Porque às leis alfandegárias, que oscilam entre 20 e 30 por cento e podem chegar aos 50 por cento para vinhos e outras bebidas, soma-se uma série de obstáculos, tarifários ou não, e de regulamentações às vezes instáveis.

O presidente de uma marca de luxo que prefere manter o anonimato estimou que "seu trabalho consiste em buscar a clientela brasileira fora de seu país".

"As barreiras de todas as ordens são muito importantes demais, a legislação é impossível.
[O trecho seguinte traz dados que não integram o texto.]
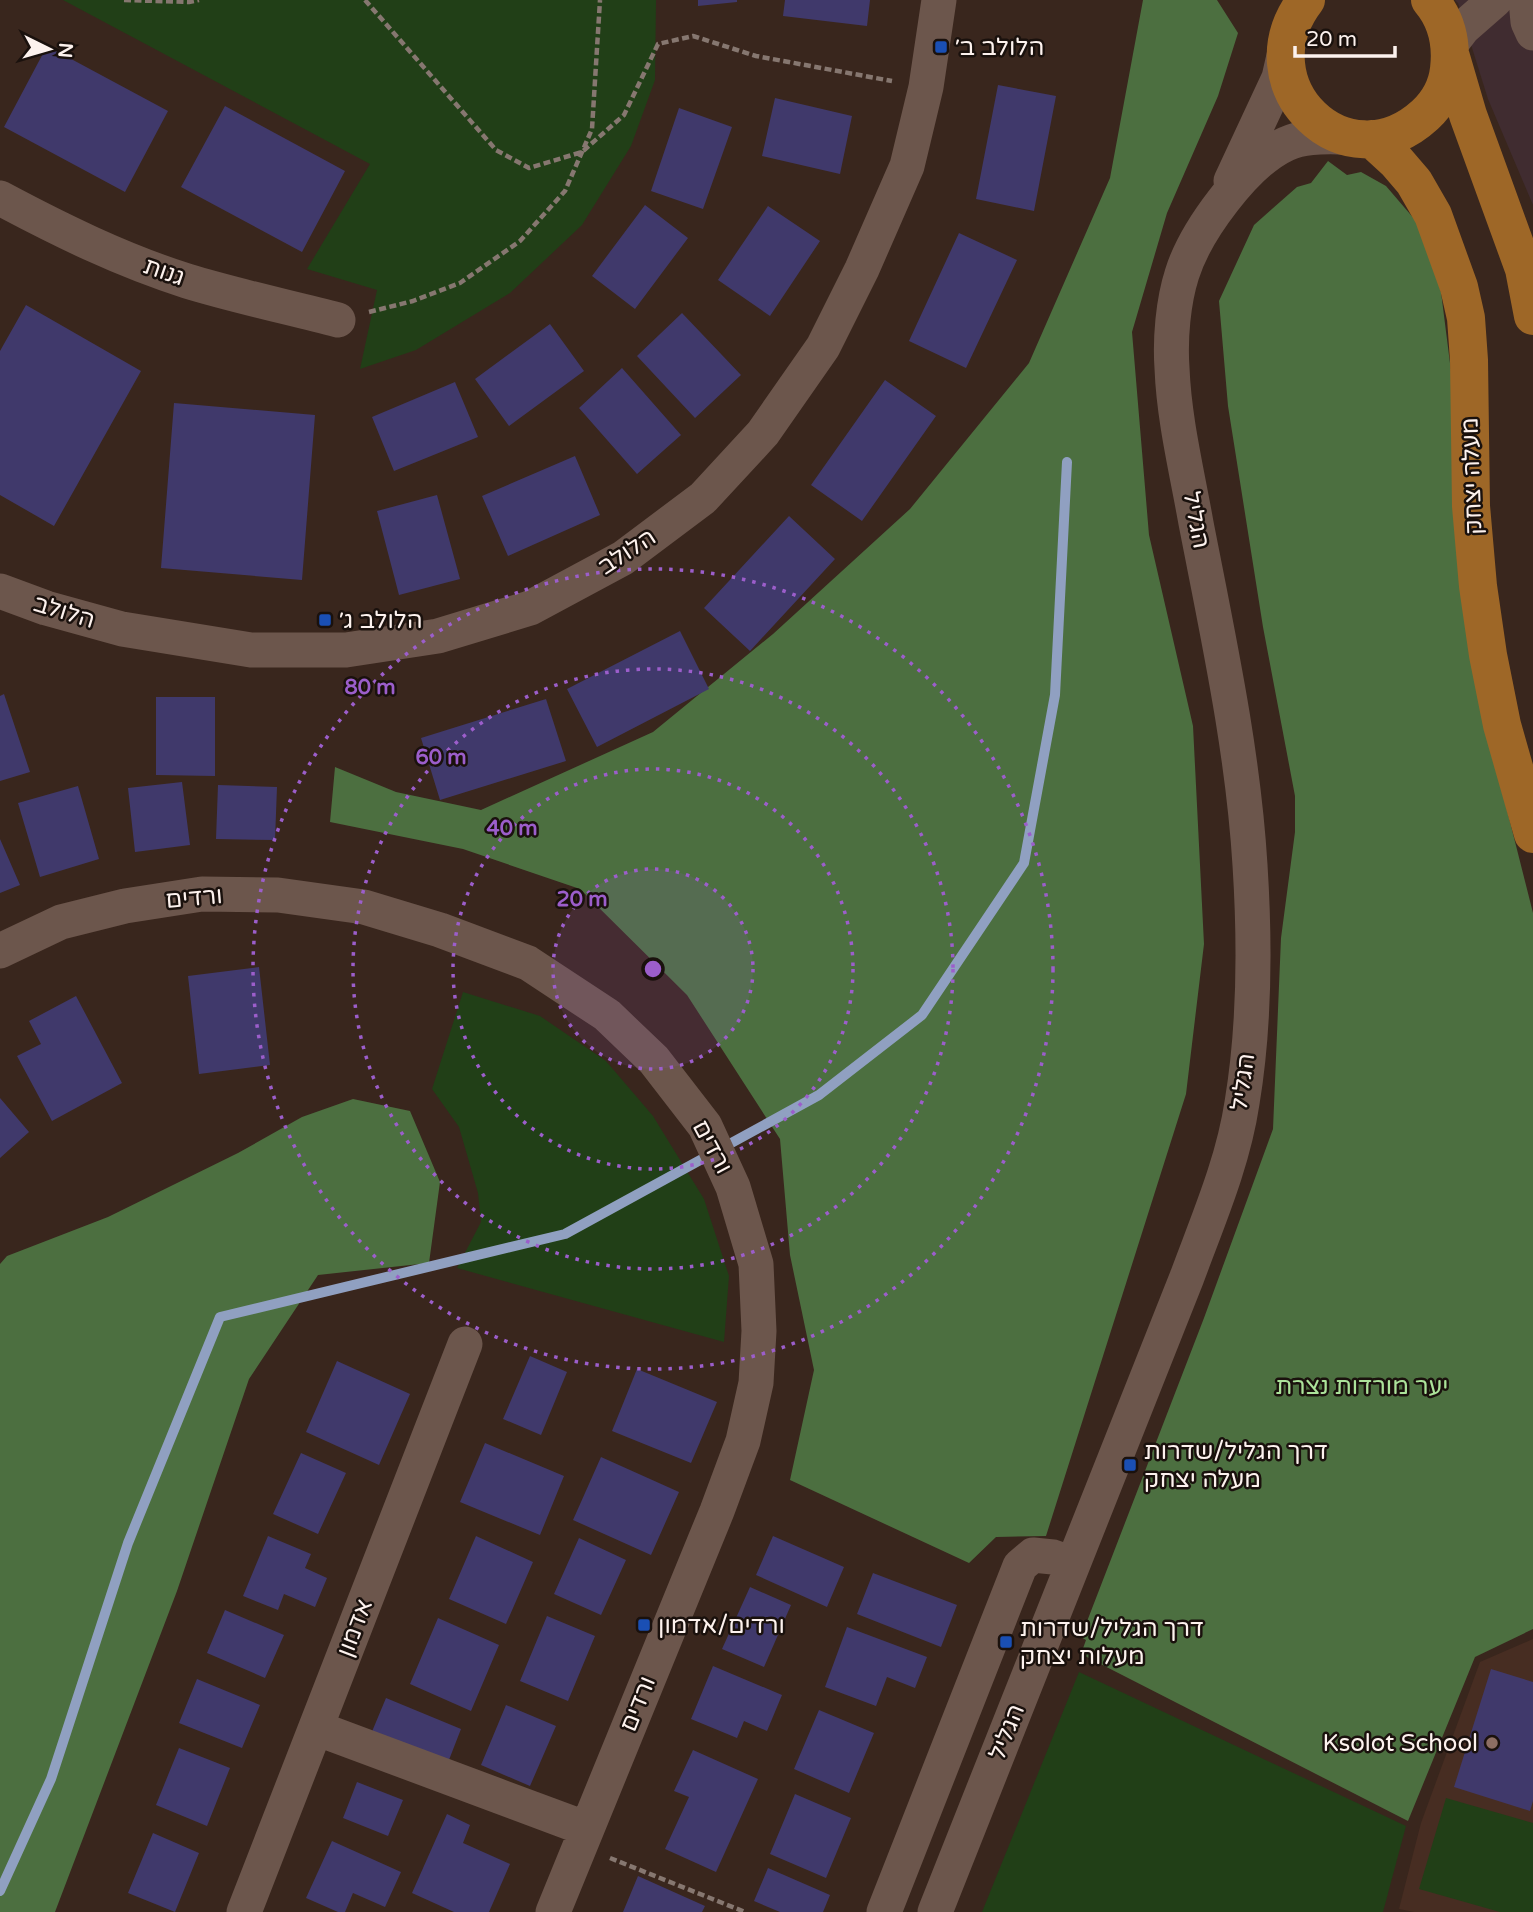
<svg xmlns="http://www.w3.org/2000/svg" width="1533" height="1912" viewBox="0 0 1533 1912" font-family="'Varela Round',Heebo,sans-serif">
	<rect width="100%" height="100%" fill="#39261d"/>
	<path fill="#402c30" d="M1455,0H1533V205L1488,99L1458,3Z"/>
	<path fill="#472d22" d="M1533,1639V1912H1414L1399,1909L1421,1823L1480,1662Z"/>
	<path fill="#213f17" d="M63,0H656L655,80L631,146L582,225L510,293L416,350L360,369L377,290L307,269L370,164Z
		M463,992L540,1016L606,1061L653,1116L704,1199L729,1276L724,1342L457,1268L481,1222L478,1193L459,1127L432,1089Z
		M1079,1672L1406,1826L1383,1912H982Z
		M1446,1798L1533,1823V1912H1500L1419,1889Z"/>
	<path fill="#4c6f40" d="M1143,0H1217L1238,33L1218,96L1167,213L1132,332L1149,535L1193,726L1204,944L1186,1094L1046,1536L996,1537L969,1563L790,1480L814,1370L790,1255L780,1139L687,995L580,889L463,849L330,822L335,767L396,792L481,810L653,732L773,634L910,509L1029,363L1110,178Z
		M1328,161L1347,175L1361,172L1386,186L1422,228L1441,292L1506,806L1533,913V1629L1475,1657L1408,1821L1081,1654L1086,1640L1081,1637L1204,1318L1273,1129L1281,938L1295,832V796L1263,627L1228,406L1219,301L1254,225L1297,187L1311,183Z
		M353,1099L410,1111L440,1182L429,1263L318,1275L249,1379L177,1591L55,1912H0V1264L7,1256L108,1217L238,1153L302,1117Z"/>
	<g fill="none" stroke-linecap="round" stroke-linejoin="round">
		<path stroke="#90a0c1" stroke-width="10" d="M0,1891L51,1779L128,1543L220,1317L565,1234L819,1095L922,1015L1024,863L1055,695L1067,462"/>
	</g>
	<path fill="#40396b" d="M698,0H737V2L698,6Z
		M785,0H870L867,26L783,16Z
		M47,46L168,111L125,192L4,127Z
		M998,85L1056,96L1034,211L976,199Z
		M775,98L852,116L840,174L762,156Z
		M225,106L345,171L302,252L181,187Z
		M679,108L732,127L703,209L651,191Z
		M645,205L688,238L635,309L592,276Z
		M768,206L820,241L770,316L718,280Z
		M959,233L1017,260L966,368L909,341Z
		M26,305L141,371L54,526L0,495V351Z
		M682,313L741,375L695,418L637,356Z
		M550,324L584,371L509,426L475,379Z
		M622,368L681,435L637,474L579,408Z
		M885,380L936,416L862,521L811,485Z
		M455,382L478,437L394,471L372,417Z
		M174,403L315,415L302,580L161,568Z
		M575,456L600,515L508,556L482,496Z
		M437,495L460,579L399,595L377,511Z
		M789,516L835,559L750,651L704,608Z
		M680,631L709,689L597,747L567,689Z
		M4,694L30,772L0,781V696Z
		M156,697H215V776L156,775Z
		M546,699L566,761L440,800L421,738Z
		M182,782L190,845L135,852L128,788Z
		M218,785L277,787L275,840L216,839Z
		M78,786L99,859L40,877L18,803Z
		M0,839L20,885L0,893Z
		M259,967L270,1065L199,1074L188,976Z
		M76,996L122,1083L52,1121L17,1056L41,1044L29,1021Z
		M0,1098L29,1132L0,1158Z
		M530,1356L567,1372L541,1435L503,1419Z
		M337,1361L410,1394L379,1465L306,1432Z
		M637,1369L717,1402L691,1463L612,1431Z
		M485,1443L564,1476L540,1535L460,1502Z
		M301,1453L346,1473L318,1534L273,1514Z
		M601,1457L679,1492L651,1555L573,1520Z
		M268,1536L311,1554L305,1568L327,1578L315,1607L284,1594L278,1610L243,1596Z
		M476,1536L533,1562L506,1624L449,1599Z
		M773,1536L844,1567L827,1607L756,1575Z
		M579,1538L626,1560L601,1615L554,1594Z
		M873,1573L957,1605L941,1647L857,1614Z
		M750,1587L791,1605L764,1667L722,1649Z
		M225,1610L284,1635L265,1678L207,1653Z
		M547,1616L595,1636L568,1701L520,1681Z
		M438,1618L499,1645L471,1711L410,1684Z
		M847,1627L927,1657L915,1688L887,1677L876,1706L825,1687Z
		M713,1666L782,1695L767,1731L744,1721L737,1738L691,1719Z
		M1491,1669L1533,1682V1801L1530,1811L1454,1787Z
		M197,1679L260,1705L242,1748L179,1723Z
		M386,1698L461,1729L447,1765L371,1734Z
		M506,1705L556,1726L530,1786L481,1765Z
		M819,1710L874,1733L849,1793L794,1769Z
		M179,1748L230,1768L207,1826L156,1805Z
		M693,1750L758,1779L716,1872L665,1849L689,1797L674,1791Z
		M357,1782L403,1800L388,1836L343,1818Z
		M795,1794L851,1818L826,1878L770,1854Z
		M447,1814L470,1825L463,1843L510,1864L489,1912H454L412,1893Z
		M153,1833L199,1853L175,1912L128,1893Z
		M332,1841L401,1872L385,1907L353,1893L345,1912H338L306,1898Z
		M768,1868L830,1895L823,1912H780L754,1901Z
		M638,1876L705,1906L702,1912H623Z"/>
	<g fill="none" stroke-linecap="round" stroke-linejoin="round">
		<path stroke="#867770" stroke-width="4.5" stroke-dasharray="7 3.5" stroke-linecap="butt" d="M124,0L189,2L199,0
			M365,0L496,150L529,168L582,152L624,115L658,44L693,36L756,56L892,81
			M369,312L413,301L460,283L520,241L565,191L592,129L600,0
			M610,1858L745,1912"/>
		<path stroke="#6c564c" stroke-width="35" d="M1526,0L1528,22L1533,33
			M1450,45L1463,28L1495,0
			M1231,181L1279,78L1284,56
			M0,198C60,230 121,260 187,281C236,296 288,307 338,320
			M0,591L46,608L122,629L251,650H346L438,636L530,608L623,558L703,498L763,433L823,347L862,269L907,166L926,87L939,0
			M0,951L61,922L125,906L202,894L278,895L364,907L440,930L528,963L607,1015L654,1060L705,1126L733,1187L756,1264L759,1331L756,1383L743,1441L717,1511L553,1912
			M316,1728L587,1829
			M244,1912L465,1344
			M884,1912L1020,1566L1033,1555L1053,1557L1073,1564
			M935,1912L1187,1277C1208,1220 1233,1163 1242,1103C1255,1025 1255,943 1250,865C1243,750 1218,636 1196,523C1187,472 1174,420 1172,368C1170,339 1173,302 1182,274C1195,232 1245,163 1286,144C1305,135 1328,137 1348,137"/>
		<path stroke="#9e6727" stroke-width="38" d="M1306,0C1241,85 1346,187 1425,115C1438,103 1447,87 1449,69C1452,44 1447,20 1430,0
			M1451,57L1468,115L1524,269L1533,316
			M1372,139L1396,161L1414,182L1433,215L1459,287L1466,318L1469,360L1471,506L1478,586L1488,655L1502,725L1533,834"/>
	</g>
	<circle cx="653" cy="969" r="100" fill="#9c5ecb" fill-opacity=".12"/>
	<g fill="none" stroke="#9c5ecb" stroke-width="3.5" stroke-dasharray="3.5 7">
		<circle cx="653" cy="969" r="100"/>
		<circle cx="653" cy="969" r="200"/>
		<circle cx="653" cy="969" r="300"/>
		<circle cx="653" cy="969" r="400"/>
	</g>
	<g fill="#1a4fb4" stroke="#1a110d" stroke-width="2.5">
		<rect x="934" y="40" width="14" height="14" rx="3.5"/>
		<rect x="318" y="613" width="14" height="14" rx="3.5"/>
		<rect x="1123" y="1458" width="14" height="14" rx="3.5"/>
		<rect x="637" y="1618" width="14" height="14" rx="3.5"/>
		<rect x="999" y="1635" width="14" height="14" rx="3.5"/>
	</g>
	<circle fill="#8d6e63" stroke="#1a110d" stroke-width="2.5" cx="1492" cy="1743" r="7"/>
	<g text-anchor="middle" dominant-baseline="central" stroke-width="5" stroke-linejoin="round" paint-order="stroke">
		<g font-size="24" fill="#fdf2ee" stroke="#1a110d" text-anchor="start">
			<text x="955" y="47">הלולב ב׳</text>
			<text x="339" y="620">הלולב ג׳</text>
			<text x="1144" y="1451">דרך הגליל/שדרות<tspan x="1144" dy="28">מעלה יצחק</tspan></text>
			<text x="658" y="1625">ורדים/אדמון</text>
			<text x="1020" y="1628">דרך הגליל/שדרות<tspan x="1020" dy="28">מעלות יצחק</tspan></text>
			<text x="1478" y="1743" text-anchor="end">Ksolot School</text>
		</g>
		<g font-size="24" fill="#fdf2ee" stroke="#1a110d">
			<text transform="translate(164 272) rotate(19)">גנות</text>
			<text transform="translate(1472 476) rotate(-92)">מעלה יצחק</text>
			<text transform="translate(1196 520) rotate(79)">הגליל</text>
			<text transform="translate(627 552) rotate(-33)">הלולב</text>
			<text transform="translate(64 612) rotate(17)">הלולב</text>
			<text transform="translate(194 898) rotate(-5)">ורדים</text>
			<text transform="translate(1243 1082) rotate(-82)">הגליל</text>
			<text transform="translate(712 1147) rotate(62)">ורדים</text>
			<text transform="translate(355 1628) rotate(-69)">אדמון</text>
			<text transform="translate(638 1704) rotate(-68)">ורדים</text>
			<text transform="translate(1007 1732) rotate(-68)">הגליל</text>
		</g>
		<g font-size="24" fill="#ace39a" stroke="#1a110d">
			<text x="1362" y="1386">יער מורדות נצרת</text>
		</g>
	</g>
	<circle cx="653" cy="969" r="10" fill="#9c5ecb" stroke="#1a110d" stroke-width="3.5"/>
	<g font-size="21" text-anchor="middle" font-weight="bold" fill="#9c5ecb" stroke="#1a110d" stroke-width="5" stroke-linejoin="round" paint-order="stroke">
		<text x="370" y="694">80 m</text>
		<text x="441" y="764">60 m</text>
		<text x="512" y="835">40 m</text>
		<text x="582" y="906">20 m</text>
	</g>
	<g transform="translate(49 49) rotate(95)" stroke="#1a110d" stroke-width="5" paint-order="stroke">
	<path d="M0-5L12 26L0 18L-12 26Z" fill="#fdf2ee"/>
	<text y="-10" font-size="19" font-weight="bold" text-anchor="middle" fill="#fdf2ee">N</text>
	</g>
	<path d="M1295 46v10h100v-10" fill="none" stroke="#fdf2ee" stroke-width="3.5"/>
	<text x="1306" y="46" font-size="21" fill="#fdf2ee" stroke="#1a110d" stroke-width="5" paint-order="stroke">20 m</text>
</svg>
As normas exigidas podem mudar a cada dois meses", acrescentou o dirigente.

INSEGURANÇA E CONCORRÊNCIA LOCAL

Uma taxa sobre telas --muito utilizadas pela Louis Vuitton em suas famosas bolsas com monogramas-- passou assim de 20 por cento a 35 por cento entre 2010 e 2011.

Os problemas de segurança, também, têm um custo, porque é preciso fazer a vigilância das lojas.

A célebre frota de helicópteros de São Paulo, a maior do mundo, não é explicada apenas pelo crescimento da riqueza dos indivíduos e pelo desejo de evitar os congestionamentos, mas também por razões de insegurança das ruas da capital econômica do país.

Além disso, ao contrário da China, existe no Brasil grandes marcas locais famosas e bem estimadas, no prêt-à-porter, como Gustavo Lins, Carlos Miele ou Osklen, ou uma joalheria como a Stern, que formam uma verdadeira concorrência para as grifes estrangeiras.

"Há uma concorrência real das marcas locais, que são bem caras para os brasileiros, mas menos que as marcas europeias", ressaltou Elisabeth.

Enfim, o mercado permanece bastante polarizado, dentro dos centros comerciais de grande luxo de São Paulo e do Rio de Janeiro, onde as marcas não podem se multiplicar ao infinito o número de suas lojas.

"Fora dessas duas cidades, não encontramos lojas de monomarcas e há poucos imóveis comerciais adaptados", comentou Joelle.

A cidade de Belo Horizonte, ligada às suas riquezas minerais, e Brasília ou Salvador, no entanto, poderiam permitir novos desenvolvimentos para as grifes ocidentais que atendem sobretudo ao novo impulso da Copa do Mundo de futebol, em 2014, e aos Jogos Olímpicos, em 2016.